**SELECTED EXTRACT**
# specs on 16" alloy



## jp199211 (Jan 22, 2013)

Does anybody know the specs on the factory 16" wheel on the Cruze LT? Im trying to buy new wheels with a wheel adapter and i want to know what the current offset of my wheels are


----------



## Smurfenstein (Nov 16, 2011)

I don't know what the offset are for the 16" steelies are, but the Eco rims are a 17x7" w/ 42 offset. Now with your rims, since you're getting a spacer, you're probably going to end up running a high offset or else your rim will poke outside the fender well. I would recommend trying a wheel configurator to help with your search.

Offset Configurator: Wheel Offset Calculator
-Figure out your desired offset, then add 19 to the number (when you have your adapter it will be added on to lessen the distance between the center of the wheel at the contact plate, so if you get a 49 offset rim, the final offset with the adapter would be equivalent to a 30 offset).

I would also contact XXR directly on the matter or a local tire/wheel store as they could probably help you out and point you in the right direction. My only warning is that some tire/wheel stores can indirectly call you stupid for using an adapter, so be prepared.

Hope this helps


----------



## Silver LT RS (Jun 4, 2012)

I measured my 16" aluminum wheels when i had one off the other day. From the best i could measure, the wheels are 6.5" wide with a 38mm center offset. Hope that helps


----------



## Silver Streak (Jan 5, 2013)

A document I have shows that the LT aluminum wheel is a 16x6.5 with a 39 mm offset. I would use the 39 mm figure.


----------



## Silver LT RS (Jun 4, 2012)

Silver Streak said:


> A document I have shows that the LT aluminum wheel is a 16x6.5 with a 39 mm offset. I would use the 39 mm figure.


I must have been pretty close with my tape measure. LOL


----------



## CalvinKlein (Apr 8, 2012)

jp199211 said:


> Does anybody know the specs on the factory 16" wheel on the Cruze LT? Im trying to buy new wheels with a wheel adapter and i want to know what the current offset of my wheels are


it's 16' X 6.5',39


----------

**INFORMATION SHOWN**
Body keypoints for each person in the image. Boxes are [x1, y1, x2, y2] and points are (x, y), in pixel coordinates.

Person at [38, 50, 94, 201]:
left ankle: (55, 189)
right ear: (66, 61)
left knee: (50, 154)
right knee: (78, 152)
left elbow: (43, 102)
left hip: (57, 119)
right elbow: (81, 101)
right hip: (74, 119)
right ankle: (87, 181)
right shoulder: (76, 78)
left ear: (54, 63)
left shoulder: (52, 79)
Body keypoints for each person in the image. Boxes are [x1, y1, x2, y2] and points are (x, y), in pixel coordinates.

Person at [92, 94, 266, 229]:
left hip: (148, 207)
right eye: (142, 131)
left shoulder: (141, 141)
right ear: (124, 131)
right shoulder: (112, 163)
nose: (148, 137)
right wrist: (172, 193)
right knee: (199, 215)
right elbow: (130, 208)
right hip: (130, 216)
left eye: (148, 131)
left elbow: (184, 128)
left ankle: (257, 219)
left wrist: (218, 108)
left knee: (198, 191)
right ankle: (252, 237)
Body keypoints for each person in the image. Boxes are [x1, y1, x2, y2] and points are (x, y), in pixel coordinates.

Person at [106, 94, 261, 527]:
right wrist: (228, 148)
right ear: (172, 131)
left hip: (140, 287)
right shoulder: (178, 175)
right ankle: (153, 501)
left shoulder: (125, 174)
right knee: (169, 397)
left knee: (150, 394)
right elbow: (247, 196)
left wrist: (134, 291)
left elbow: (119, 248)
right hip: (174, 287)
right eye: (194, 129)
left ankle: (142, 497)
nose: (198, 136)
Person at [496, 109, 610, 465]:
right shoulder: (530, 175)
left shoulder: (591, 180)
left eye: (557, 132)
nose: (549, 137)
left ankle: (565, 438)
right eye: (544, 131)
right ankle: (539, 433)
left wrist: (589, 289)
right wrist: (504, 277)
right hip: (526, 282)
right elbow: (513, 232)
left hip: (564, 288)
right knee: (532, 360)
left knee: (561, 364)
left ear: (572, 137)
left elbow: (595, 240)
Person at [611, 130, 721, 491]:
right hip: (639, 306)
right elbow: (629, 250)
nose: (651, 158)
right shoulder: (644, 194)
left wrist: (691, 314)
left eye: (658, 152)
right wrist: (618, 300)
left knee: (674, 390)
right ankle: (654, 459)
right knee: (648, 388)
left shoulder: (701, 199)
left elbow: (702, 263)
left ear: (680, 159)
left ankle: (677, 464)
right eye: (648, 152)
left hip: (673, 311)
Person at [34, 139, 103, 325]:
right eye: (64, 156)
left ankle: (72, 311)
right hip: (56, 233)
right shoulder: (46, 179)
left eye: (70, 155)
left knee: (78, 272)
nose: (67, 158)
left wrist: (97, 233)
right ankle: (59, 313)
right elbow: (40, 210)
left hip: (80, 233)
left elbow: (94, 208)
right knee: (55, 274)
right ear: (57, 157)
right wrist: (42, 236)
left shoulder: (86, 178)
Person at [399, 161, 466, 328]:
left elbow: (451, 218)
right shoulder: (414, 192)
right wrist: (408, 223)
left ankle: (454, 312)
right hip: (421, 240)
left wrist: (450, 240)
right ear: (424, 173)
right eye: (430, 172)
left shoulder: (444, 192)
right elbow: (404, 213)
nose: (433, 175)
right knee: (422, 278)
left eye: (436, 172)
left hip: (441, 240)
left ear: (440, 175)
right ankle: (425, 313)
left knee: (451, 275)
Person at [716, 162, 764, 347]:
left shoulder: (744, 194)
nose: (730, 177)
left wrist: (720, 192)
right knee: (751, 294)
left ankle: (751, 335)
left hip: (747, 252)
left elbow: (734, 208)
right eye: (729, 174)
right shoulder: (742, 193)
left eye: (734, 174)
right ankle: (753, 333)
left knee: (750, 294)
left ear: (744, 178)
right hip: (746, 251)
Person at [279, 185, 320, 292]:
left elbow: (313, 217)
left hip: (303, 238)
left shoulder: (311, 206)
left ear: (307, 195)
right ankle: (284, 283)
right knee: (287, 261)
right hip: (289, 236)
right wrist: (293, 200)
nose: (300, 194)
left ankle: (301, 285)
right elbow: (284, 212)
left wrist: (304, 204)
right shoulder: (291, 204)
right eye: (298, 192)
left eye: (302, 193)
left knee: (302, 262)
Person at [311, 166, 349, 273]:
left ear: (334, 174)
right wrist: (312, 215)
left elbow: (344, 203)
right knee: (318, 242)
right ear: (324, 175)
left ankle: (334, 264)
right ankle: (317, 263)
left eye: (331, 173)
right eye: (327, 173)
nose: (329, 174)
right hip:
--
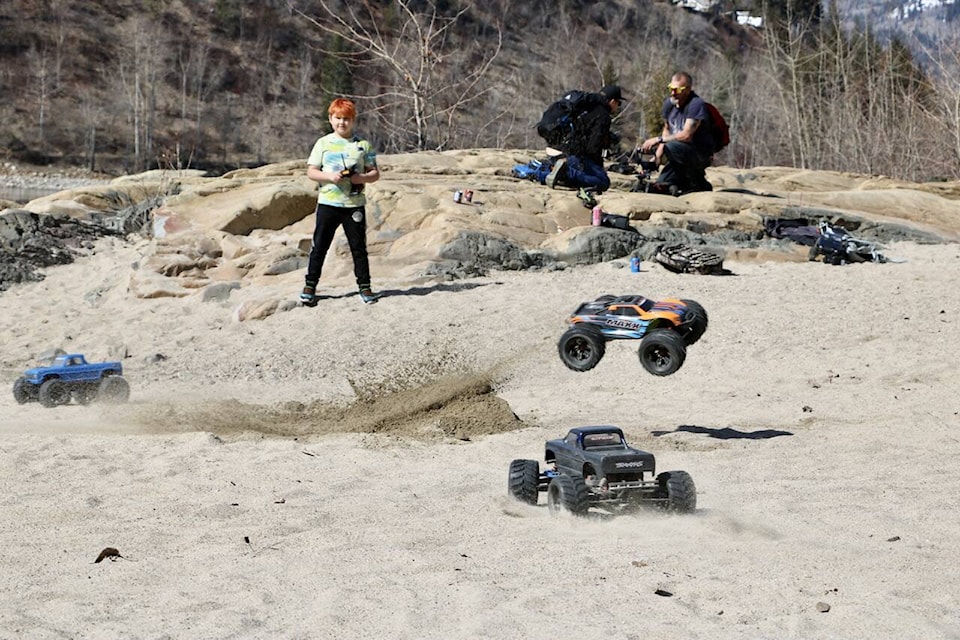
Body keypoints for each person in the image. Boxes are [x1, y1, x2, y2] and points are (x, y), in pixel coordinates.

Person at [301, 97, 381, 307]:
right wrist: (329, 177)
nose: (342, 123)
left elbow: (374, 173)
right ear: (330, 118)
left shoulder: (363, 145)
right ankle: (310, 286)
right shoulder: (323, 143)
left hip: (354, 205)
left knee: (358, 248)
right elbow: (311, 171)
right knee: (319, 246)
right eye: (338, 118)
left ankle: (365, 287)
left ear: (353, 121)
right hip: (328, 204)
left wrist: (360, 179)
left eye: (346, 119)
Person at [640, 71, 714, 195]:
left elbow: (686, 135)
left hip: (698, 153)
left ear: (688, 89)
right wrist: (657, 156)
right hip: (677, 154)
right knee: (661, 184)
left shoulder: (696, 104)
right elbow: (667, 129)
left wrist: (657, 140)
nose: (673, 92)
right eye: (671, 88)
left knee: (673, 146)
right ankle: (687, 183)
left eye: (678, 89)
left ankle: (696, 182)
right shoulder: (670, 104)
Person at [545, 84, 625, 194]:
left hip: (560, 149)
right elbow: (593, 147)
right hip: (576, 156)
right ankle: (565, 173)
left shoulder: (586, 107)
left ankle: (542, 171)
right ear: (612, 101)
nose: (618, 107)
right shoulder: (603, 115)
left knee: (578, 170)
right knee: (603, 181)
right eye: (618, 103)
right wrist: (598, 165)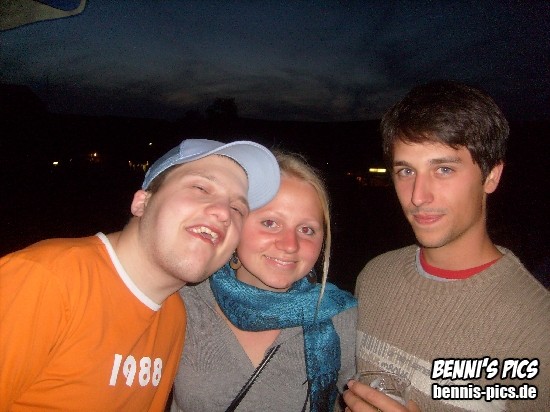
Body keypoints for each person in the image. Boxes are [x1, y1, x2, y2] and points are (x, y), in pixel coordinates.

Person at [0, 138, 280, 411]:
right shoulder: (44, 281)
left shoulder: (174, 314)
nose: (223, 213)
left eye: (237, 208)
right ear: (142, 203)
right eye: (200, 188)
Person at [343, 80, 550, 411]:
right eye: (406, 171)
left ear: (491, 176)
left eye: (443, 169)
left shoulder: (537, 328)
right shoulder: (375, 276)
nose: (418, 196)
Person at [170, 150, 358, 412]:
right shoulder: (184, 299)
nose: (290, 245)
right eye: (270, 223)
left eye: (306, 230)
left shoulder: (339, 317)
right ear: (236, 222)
==
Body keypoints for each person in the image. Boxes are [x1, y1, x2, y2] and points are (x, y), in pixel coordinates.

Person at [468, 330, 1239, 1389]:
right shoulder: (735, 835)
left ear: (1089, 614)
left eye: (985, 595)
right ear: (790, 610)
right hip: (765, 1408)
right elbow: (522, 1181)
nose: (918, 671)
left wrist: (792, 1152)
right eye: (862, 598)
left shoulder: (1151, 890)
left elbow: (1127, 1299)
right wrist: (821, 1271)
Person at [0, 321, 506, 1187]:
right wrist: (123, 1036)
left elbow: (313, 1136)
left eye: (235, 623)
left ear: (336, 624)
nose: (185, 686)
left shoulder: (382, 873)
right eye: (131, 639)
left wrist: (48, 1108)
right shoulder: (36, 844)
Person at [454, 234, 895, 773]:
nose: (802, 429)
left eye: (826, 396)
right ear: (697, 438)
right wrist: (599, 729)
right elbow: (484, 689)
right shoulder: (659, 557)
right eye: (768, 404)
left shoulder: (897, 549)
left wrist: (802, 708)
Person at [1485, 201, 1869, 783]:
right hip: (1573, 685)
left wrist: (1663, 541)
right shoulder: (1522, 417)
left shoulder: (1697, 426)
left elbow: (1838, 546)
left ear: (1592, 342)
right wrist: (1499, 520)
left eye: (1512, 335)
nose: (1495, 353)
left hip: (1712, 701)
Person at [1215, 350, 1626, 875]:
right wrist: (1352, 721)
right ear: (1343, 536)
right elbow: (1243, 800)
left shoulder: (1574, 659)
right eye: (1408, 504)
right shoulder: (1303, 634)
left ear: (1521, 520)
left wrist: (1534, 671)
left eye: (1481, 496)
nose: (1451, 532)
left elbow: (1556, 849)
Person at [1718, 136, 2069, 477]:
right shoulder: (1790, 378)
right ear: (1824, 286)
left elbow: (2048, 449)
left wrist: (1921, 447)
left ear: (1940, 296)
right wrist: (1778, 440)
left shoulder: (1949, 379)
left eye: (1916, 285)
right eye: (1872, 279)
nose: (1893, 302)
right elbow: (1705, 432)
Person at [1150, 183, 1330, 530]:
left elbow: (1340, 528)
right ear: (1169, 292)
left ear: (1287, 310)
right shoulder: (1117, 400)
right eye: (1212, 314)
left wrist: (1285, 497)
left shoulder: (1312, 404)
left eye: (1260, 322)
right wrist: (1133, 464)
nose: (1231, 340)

**TASK**
Rewrite the forum thread on the Cruze LT's 16-inch wheels from "I would also" up to and including "so be prepared.", swapping "XXR" for "the manufacturer".

**ANSWER TO THE EXERCISE**
I would also contact the manufacturer directly on the matter or a local tire/wheel store as they could probably help you out and point you in the right direction. My only warning is that some tire/wheel stores can indirectly call you stupid for using an adapter, so be prepared.